Texto de estudio
────

He
visto unos vídeos de cómo lapidan a una mujer en Afganistán por adulterio y
también en Siria. Un espectáculo brutal y en pleno siglo XXI. Ello me ha
motivado a contaros qué sucediera en un caso también de adulterio en la Sevilla
de principios del siglo XVII. Y vean la diferencia.
Cosme
Serano, o Aguano, sastre catalán que vivía en el Pozo de los traperos, en
Sevilla, era un confiado marido casado con una tal Manuela Tablantes, de buen
ver a lo que parece, que se entendía a hurtadillas con Manuel Márquez, oficial
de Cosme en la sastrería.
Cuando
el oficial Manuel Márquez deseaba ver a la señora del sastre, gritaba:
–¡Seda,
señora maestra!
Y
ella respondía:
–Suba
por ella.
Y
el sobrado de la sastrería se convertía en el teatro de la deshonra del ingenuo
marido.

────

Datos de entrada
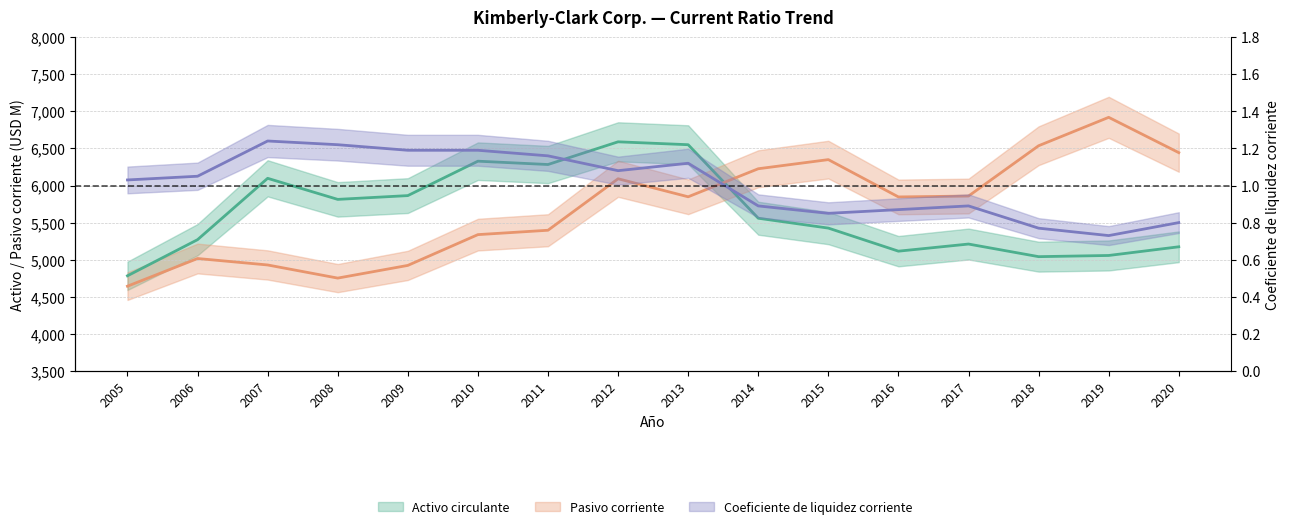

What is the value of the Pasivo corriente point at the 2nd from the left?

5016.0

────

En el texto de estudio, ¿qué gritaba Manuel Márquez cuando deseaba ver a la mujer del sastre?

Gritaba: «¡Seda, señora maestra!».